I am almost sure you have seen the elderflower bush at least once in your life. They are a garden staple, growing into large shrubs that can reach up to 20 feet tall. The leaves are a vibrant green with a pointed end. Flowers are a creamy white with a tiny yellow center and give off a warm, sweet scent. The flowers can be expected in late Spring to early Summer (ours came a bit later this year due to a very unexpected snowfall). Berries, which are nearly black in color (hence the name sambucus nigra), will usually begin to appear in the late fall.

S. nigra in bloom. Picture courtesy of By Willow – Own work, CC BY 2.5,

I should point out that there are many varieties of elder, but the specific strain of Sambucus nigra is the kind that is used both for medicine and for the gorgeous beverage I am about to introduce to you.

Elderflower cordial is a very traditional party drink in Europe. It was quite popular with Victorians, though evidence of its use has been found dating back to Ancient Rome! A “cordial,” more broadly,” is a soft drink. It typically starts with a syrup that is diluted with seltzer, champagne, or pure water. Our cordial uses the seltzter, but by ALL means try the champagne! Whatever you choose, it lends the liquid a beautiful, floral-citrus taste with a hint of sweetness.




(makes six cups of syrup)

12-15 fresh elderflower heads

2.5 lbs of sugar (5 cups)

1 lemon

1.5 oz citric acid (3 tablespoons)

6.5 cups of filtered water



First, trim the stems of your elderflower heads back as much as you can. You want mostly flower, and not too much stem. Next, gently rinse your elderflowers in some cold water to remove anyIMG_1856 dirt or little insects. Let them sit on a paper towel until ready to use. In a large pot, simmer the sugar and water on medium heat until the sugar has dissolved. While this is happening, peel your lemon with a vegetable peeler (but don’t discard the peels!) and cut into slices. Once the sugar has dissolved, bring the liquid to a boil. When it reaches a boil, remove the pot from the heat. Put your lemon slices, peels, and citric acid into the syrup and stir well. Now place the elderflower heads face down into the mixture. Cover the pot, and let influse for at least 8 hours (overnight) or up to 24 hours.
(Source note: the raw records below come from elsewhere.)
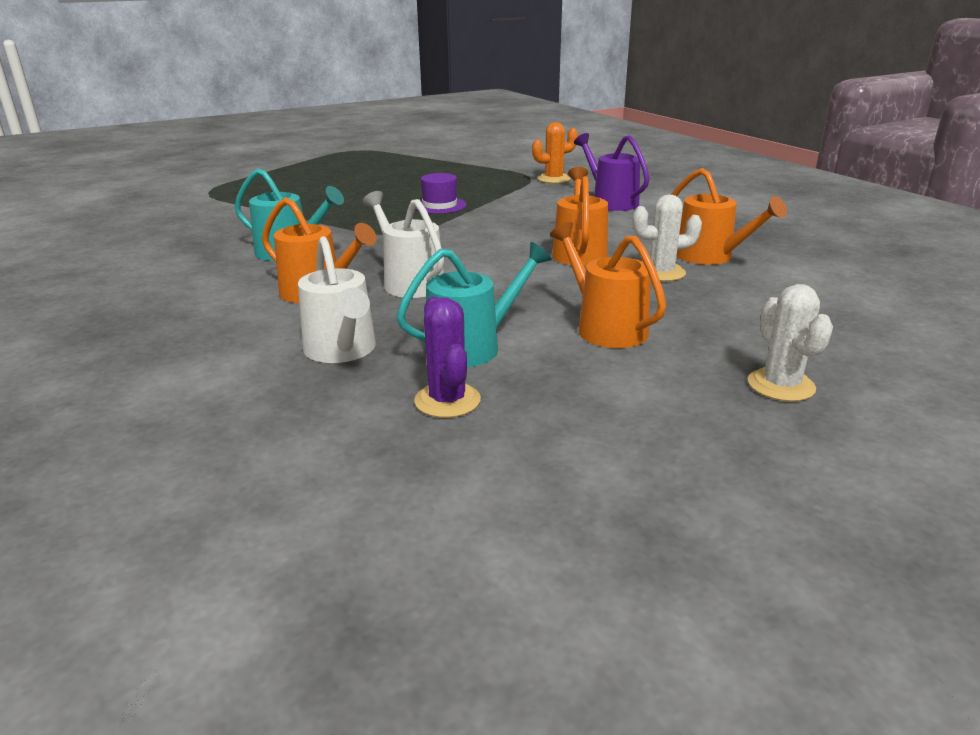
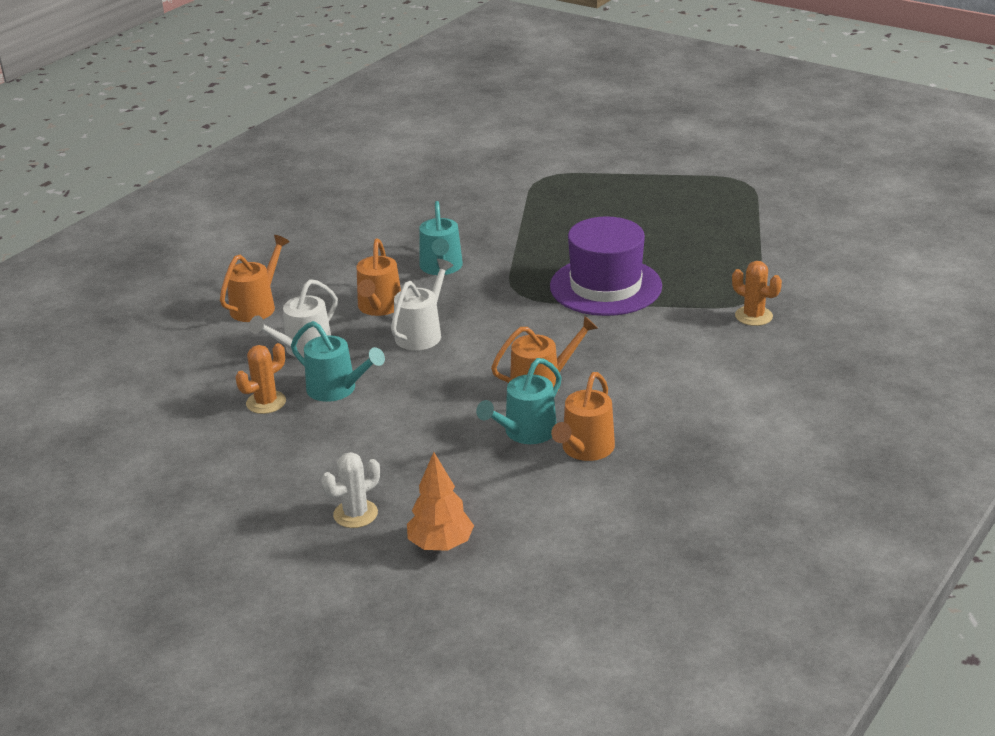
camera: 65 degrees right, 5 degrees up
purple cactus [414,296,481,418] -> orange cactus [236,343,286,414]
purple hat [415,173,467,214] -> purple hat [550,216,662,316], size x2.15
orange watering can [550,222,666,348] -> orange watering can moved to [220,235,290,322]
purple watering can [574,133,650,211] -> none
white cactus [632,194,702,281] -> turquoise watering can [476,358,562,444]
none -> orange tree [407,452,474,551]

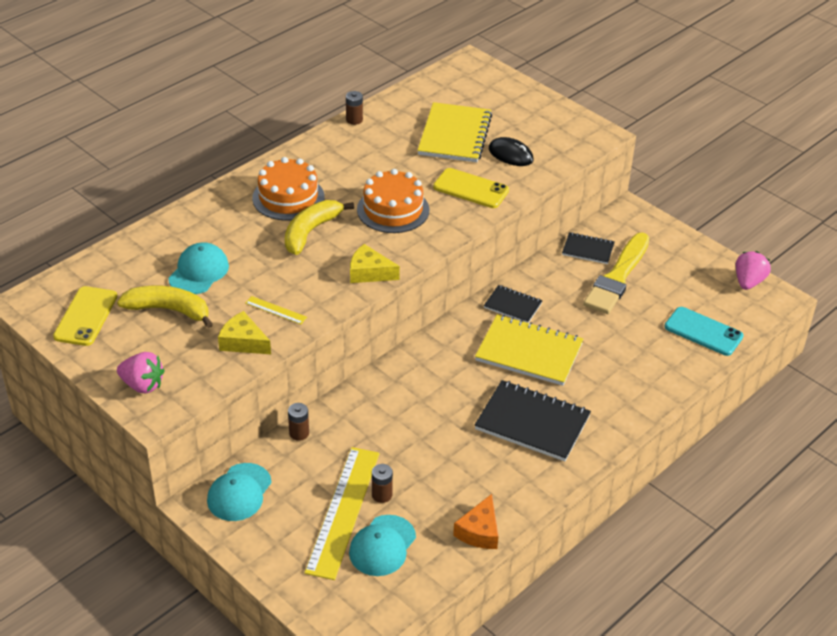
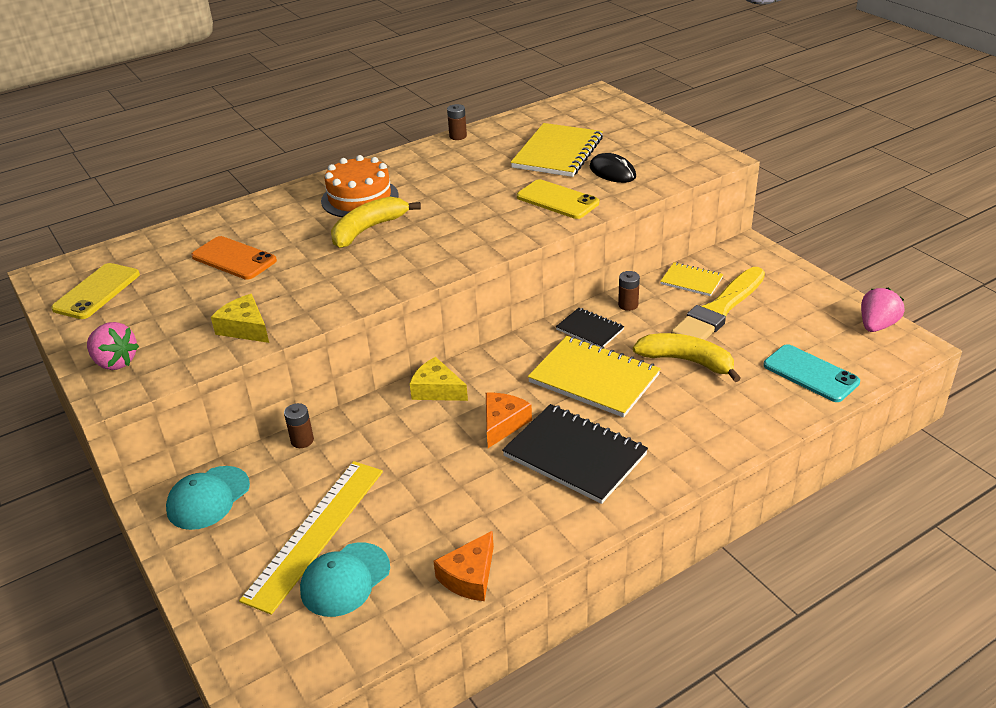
camera: 15 degrees right, 5 degrees down
yellow banana [117,286,213,328] -> yellow banana moved to [633,333,741,382]
turquoise cap [169,242,229,294] -> orange phone [191,236,277,280]
yellow ruler [245,296,307,324] -> none
yellow cheese [350,244,400,283] -> yellow cheese moved to [410,357,468,401]
orange cake [357,169,429,233] -> none
brown battery [372,464,393,503] -> brown battery moved to [618,271,640,311]
black notebook [562,232,615,264] -> yellow notebook [660,262,724,296]
none -> orange cheese [486,393,532,448]

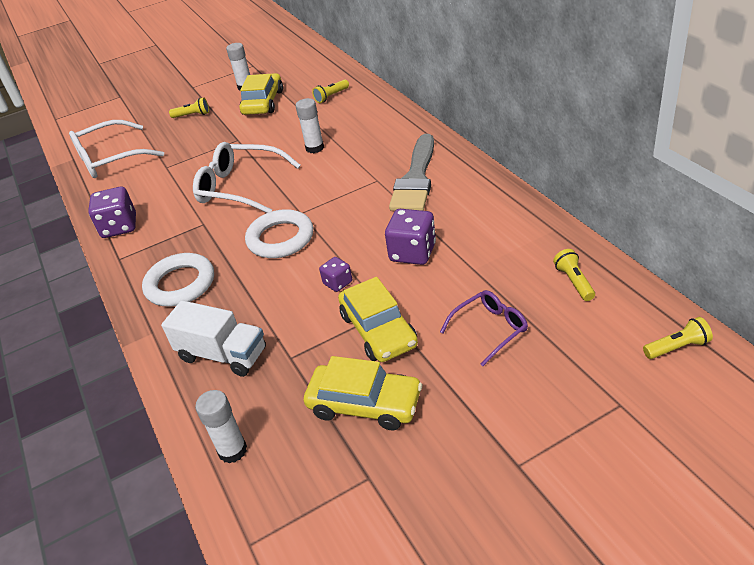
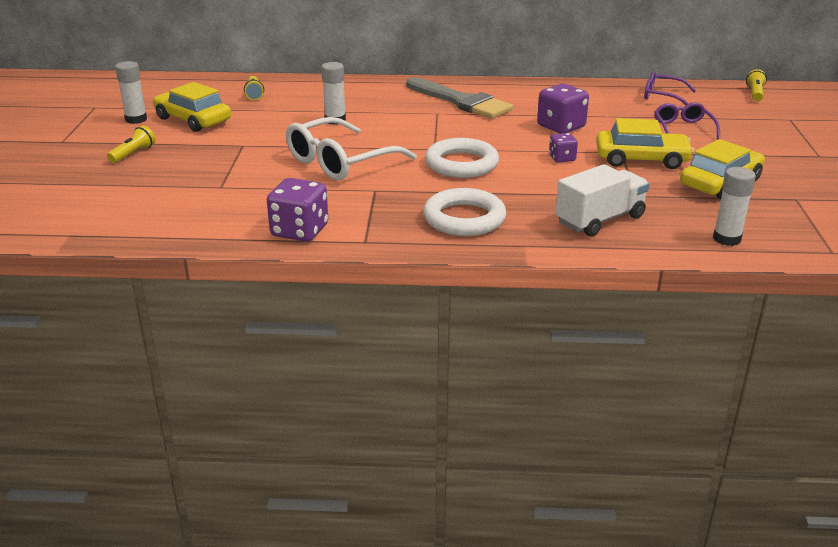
camera: 65 degrees left, 10 degrees down
white glasses [69,120,164,178] -> none
yellow flashlight [553,249,595,301] -> purple glasses [644,71,696,105]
After it is done infusing, strain the syrup through a fine cloth into a sterilized jar or bottle. This will keep for up to six weeks refrigerated. You can also freeze the portion of the mixture you do not intend to use right away, and it will keep for several months.

To use: add 2-3 tsp of syrup (depending on how sweet you like it) to a glass filled with ice. Pour seltzer or club soda to the top. Garnish with sliced lemon. Enjoy!